Alvorada no Douro

16:03

Desvio a cortina porque esta maldita insónia regressou. A escuridão começa a ser expulsa… A princípio, empurrada por uma neblina cor-de-rosa. Depois, sacrificada nesse duelo de espadas luminosas.

E o rio que se espreguiça, no fundo do vale, é indiferente ao cheiro a rosmaninho que me chega ao parapeito. É como se ao correr lentamente, acariciasse as margens e o soltasse. Ao longe, o grito estridente do melro estilhaça este silêncio virginal.

O nascer do dia tem, num primeiro instante, esse sabor estranhamente familiar, como se experimentássemos pêssegos maduros de olhos vendados.

E, de súbito, junta-se ao protesto do melro os impropérios do tio Joaquim. Aquele homem, que carrega já 88 outonos, tem uma fibra incomum e um feitio que roça mesmo o impossível. Talvez seja isso que o conserva tão genuinamente irreverente.

O relógio marca 6h15 e já ele grita, na ombreira do curral, aos cães adormecidos para que lhe virem o gado. Sem problemas em despertar os miúdos dos vizinhos, não se cansa de dar ordens e ir subindo de tom. «Oh Alzira, sua ovelha rabugenta, anda lá. Mexe-te», atira para o ovino que o ignora. De vara de amieiro em punho, bate com estrondo na porta metálica. Alzira e as companheiras atropelam-se para se libertar daquele pastor doido.

Pouco depois, a minha avó vem à varanda. Exige a tio Joaquim algum respeito pelo descanso dos outros, acusando-o de tudo e mais alguma coisa, numa fúria descontrolada de quem já se calou muitas vezes.

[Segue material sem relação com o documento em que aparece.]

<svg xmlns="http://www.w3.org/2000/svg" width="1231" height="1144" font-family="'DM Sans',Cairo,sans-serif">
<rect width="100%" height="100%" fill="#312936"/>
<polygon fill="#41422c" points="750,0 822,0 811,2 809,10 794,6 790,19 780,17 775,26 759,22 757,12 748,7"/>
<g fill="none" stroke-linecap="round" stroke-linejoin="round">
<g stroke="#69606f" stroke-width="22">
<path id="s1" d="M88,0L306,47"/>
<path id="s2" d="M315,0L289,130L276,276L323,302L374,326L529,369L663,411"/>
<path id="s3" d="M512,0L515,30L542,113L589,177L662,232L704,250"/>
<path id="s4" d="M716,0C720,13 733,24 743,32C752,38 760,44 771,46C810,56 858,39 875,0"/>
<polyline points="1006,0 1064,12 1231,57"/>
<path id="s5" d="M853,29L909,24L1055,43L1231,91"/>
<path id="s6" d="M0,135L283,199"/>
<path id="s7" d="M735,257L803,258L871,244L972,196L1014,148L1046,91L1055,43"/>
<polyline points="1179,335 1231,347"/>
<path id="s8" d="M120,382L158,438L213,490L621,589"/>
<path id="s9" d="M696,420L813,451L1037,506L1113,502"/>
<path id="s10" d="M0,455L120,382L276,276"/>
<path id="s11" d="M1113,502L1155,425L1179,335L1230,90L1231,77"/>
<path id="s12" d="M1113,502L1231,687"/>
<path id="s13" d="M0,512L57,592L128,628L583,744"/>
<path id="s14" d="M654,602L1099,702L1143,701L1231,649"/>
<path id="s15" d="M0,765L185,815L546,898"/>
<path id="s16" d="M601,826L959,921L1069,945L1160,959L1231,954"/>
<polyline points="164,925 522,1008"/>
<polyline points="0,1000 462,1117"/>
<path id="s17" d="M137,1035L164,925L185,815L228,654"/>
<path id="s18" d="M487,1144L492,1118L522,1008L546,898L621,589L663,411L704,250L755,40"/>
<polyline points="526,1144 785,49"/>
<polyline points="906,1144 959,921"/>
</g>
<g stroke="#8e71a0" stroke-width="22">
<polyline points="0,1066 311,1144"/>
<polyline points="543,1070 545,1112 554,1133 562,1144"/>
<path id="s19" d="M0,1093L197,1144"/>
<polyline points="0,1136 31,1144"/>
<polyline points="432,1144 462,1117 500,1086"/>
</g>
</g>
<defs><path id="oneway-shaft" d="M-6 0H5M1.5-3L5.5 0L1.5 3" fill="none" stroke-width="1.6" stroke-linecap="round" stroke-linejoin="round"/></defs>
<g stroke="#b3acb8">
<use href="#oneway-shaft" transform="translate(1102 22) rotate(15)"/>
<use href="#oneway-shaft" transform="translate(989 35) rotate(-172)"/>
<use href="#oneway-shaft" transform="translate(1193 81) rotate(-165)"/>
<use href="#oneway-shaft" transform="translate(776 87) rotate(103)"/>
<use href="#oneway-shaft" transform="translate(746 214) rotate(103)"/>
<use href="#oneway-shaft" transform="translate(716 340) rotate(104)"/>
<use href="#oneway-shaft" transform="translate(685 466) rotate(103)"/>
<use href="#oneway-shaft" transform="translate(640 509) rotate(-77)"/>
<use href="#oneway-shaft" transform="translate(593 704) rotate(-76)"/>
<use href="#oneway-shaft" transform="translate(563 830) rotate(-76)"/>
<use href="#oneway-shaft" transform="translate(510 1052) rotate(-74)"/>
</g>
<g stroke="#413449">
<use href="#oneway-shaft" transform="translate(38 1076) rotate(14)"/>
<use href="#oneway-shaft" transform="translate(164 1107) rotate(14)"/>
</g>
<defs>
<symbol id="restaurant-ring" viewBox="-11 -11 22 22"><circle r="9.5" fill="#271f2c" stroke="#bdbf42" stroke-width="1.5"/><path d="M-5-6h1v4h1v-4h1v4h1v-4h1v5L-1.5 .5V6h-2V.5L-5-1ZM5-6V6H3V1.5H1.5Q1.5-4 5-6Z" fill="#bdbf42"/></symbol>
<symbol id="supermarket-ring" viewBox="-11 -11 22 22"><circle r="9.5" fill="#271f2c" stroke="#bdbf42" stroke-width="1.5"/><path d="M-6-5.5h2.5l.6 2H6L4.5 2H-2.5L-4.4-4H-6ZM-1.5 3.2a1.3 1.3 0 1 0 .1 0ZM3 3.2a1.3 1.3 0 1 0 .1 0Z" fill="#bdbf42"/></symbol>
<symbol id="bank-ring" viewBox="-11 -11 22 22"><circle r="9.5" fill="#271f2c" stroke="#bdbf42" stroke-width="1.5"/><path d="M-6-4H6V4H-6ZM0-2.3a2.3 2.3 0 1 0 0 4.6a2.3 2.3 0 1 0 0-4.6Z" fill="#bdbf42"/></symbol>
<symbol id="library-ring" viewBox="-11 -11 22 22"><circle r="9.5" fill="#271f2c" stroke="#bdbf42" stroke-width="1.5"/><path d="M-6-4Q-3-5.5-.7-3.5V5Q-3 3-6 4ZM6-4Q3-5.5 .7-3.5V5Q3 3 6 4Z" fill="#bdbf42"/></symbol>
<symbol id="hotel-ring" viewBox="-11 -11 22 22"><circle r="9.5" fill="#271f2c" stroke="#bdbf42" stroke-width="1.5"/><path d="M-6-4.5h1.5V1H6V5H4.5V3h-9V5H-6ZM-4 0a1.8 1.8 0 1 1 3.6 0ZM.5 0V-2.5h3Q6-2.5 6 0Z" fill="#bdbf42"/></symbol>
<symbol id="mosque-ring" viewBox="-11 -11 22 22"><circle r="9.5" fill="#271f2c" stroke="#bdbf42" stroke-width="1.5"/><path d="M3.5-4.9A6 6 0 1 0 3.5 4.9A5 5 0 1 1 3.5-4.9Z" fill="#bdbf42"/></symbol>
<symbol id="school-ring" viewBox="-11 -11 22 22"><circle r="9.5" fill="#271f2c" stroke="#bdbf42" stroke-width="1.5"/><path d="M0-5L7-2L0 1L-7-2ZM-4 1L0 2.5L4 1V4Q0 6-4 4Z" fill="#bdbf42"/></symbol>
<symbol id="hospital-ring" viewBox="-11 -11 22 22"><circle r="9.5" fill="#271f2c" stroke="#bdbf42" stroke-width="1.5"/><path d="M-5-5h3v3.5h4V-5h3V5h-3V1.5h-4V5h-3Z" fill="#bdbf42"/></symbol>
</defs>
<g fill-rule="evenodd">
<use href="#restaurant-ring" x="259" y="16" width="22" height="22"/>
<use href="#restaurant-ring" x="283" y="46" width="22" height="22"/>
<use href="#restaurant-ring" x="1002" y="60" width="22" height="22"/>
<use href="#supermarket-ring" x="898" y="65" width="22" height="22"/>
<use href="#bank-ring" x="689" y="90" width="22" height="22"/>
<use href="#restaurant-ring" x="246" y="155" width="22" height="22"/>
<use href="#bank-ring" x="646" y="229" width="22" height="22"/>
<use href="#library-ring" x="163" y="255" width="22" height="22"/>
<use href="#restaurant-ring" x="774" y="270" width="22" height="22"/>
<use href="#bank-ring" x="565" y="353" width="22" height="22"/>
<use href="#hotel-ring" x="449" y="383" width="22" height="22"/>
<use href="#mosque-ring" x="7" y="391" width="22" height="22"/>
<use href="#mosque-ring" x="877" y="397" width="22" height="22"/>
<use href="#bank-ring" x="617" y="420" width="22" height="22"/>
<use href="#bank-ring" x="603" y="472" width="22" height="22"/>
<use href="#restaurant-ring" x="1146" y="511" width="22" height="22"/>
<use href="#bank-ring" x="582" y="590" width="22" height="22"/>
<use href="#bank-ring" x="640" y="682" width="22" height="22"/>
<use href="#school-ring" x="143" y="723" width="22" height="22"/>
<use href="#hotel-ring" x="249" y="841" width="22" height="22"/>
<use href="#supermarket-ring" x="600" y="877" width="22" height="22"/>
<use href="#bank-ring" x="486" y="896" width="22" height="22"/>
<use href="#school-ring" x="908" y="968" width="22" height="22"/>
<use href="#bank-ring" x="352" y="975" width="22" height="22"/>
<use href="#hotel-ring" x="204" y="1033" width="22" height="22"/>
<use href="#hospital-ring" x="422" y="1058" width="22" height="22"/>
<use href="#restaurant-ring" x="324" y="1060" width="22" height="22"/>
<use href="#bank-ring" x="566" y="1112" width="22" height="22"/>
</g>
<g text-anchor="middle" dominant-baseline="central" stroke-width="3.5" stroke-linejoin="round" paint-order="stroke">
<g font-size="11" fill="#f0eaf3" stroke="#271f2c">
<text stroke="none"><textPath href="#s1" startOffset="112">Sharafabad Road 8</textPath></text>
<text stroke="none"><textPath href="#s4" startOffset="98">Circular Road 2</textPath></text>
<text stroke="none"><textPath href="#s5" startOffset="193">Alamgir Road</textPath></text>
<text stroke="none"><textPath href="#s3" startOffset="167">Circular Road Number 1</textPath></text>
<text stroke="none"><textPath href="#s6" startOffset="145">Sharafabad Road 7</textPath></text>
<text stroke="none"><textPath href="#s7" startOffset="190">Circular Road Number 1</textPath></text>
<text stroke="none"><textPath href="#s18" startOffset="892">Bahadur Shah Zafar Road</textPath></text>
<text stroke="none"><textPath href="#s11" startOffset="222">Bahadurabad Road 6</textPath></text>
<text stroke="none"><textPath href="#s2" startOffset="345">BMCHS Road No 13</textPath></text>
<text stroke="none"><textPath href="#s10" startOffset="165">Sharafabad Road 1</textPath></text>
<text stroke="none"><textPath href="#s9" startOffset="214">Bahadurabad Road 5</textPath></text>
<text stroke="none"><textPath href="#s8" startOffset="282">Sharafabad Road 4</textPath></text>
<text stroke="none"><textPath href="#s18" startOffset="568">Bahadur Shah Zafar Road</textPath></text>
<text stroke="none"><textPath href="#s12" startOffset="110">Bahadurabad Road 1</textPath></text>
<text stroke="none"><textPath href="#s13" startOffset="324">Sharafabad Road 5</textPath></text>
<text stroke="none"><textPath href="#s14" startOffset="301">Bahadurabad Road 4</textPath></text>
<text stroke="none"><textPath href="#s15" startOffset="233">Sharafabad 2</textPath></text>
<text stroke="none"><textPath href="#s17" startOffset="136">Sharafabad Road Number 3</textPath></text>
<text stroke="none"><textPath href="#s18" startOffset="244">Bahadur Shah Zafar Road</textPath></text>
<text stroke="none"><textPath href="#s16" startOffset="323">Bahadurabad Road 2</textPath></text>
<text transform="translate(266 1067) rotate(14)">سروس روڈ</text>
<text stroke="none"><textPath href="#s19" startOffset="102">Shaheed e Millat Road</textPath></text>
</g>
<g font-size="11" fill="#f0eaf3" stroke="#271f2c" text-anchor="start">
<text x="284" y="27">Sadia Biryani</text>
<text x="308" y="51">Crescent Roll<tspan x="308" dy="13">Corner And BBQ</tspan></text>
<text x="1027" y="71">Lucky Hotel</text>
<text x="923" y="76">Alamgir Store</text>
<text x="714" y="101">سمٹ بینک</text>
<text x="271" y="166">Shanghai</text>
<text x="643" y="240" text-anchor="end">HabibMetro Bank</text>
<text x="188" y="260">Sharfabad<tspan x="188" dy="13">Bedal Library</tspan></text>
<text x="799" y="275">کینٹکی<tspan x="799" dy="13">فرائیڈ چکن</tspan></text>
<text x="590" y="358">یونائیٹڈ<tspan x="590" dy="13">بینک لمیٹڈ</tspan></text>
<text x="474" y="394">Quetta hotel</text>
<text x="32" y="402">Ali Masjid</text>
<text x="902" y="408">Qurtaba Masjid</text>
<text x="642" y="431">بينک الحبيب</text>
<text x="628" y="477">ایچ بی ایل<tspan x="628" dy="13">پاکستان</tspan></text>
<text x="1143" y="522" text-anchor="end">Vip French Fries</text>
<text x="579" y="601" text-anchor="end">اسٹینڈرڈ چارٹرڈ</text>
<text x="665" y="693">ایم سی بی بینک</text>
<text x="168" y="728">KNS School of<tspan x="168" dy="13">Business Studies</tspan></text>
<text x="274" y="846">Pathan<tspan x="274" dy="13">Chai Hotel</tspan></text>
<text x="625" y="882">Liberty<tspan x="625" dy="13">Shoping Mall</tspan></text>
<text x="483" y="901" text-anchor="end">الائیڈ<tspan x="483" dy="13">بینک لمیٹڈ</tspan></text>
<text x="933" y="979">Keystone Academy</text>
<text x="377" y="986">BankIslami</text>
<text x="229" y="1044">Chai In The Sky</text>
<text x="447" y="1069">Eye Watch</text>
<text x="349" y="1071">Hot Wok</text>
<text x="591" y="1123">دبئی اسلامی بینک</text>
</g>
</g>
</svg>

Ouço e decido pegar na minha máquina fotográfica, apostado em dirimir o conflito. Para espanto da minha avó, desvio as fitas que barram a entrada às moscas e dou-lhe um beijo de bom-dia, enquanto lhe peço que se acalme e que desculpe o tio Joaquim. Pouco convencida, asseguro-lhe que tinha combinado na véspera, na tasca do tio Júlio, que o acompanharia pelos montes fora. De repente, só lhe interessa saber se levo farnel. Despeço-me e desço apressado.

Já apanhei o rebanho no fundo da rua. Aproveitei e tirei a objectiva de longo alcance da mochila. Fiz umas imagens, focando o velho e solitário pastor, de costas voltadas para aquelas que continuavam a dar entusiasmo e sentido aos seus derradeiros dias. Sofria de bronquite crónica.

Durante um quarto de hora, seguimos pelo mesmo carreiro, mas afastados, propositadamente. Queria deixá-lo acalmar os nervos.

Fui acelerando o passo e aproximei-me, informando, em jeito de pedido de autorização, que gostaria de acompanhá-lo. Ele, que já me tinha topado a fotografar e fazendo-se de difícil, exigiu que o deixasse em paz. Contrapus que aquele caminho e todos os outros eram públicos, pelo que continuaria... 

Não é que o homem volta à sua esquerda, abre uma cancela e faz entrar as ovelhas aos pares? Eu lá ia fotografando, entusiasmado, os chocalhos, as lãs encaracoladas. Por detrás da objectiva, perseguia os cães que entraram em último lugar e eis que o tio Joaquim, sem mais nem menos, puxou a cancela e interditou a minha passagem.

A mochila foi para o chão e vi, então, o raio do velho cuspir-lhe em cima. “Fora daqui você e as suas fotografias”, ordenou, indignado.

Sacudi a poeira das calças e limpei o suor da testa. Olhei-o com pena. Não passava de um homem só e amargurado, mal compreendido e pouco tolerável. Mas aquela atitude ultrapassou todos os limites… Nem lhe dirigi palavra. Debrucei-me para apanhar a mochila.

Ele estava vergado sobre a cancela e tossia ininterruptamente. Viu-me voltar-lhe as costas e afastar-me. Ao fundo, as ovelhas pastavam serenas. Caminhei devagar e estanquei quando ouvi o som seco de um corpo a cair por terra.

Corri ao encontro do tio Joaquim. Pulei a cerca. Vi que continuava a tossir, enrolado sobre si mesmo. “O que tem tio Joaquim? Quer água?”, disse-lhe. E ele, a espaços, responde-me: “Não. Quero é mais tempo”. 

Percebi, então, que era verdade o rumor que abalava a aldeia: aquele homem estava a morrer… Quase nos meus braços.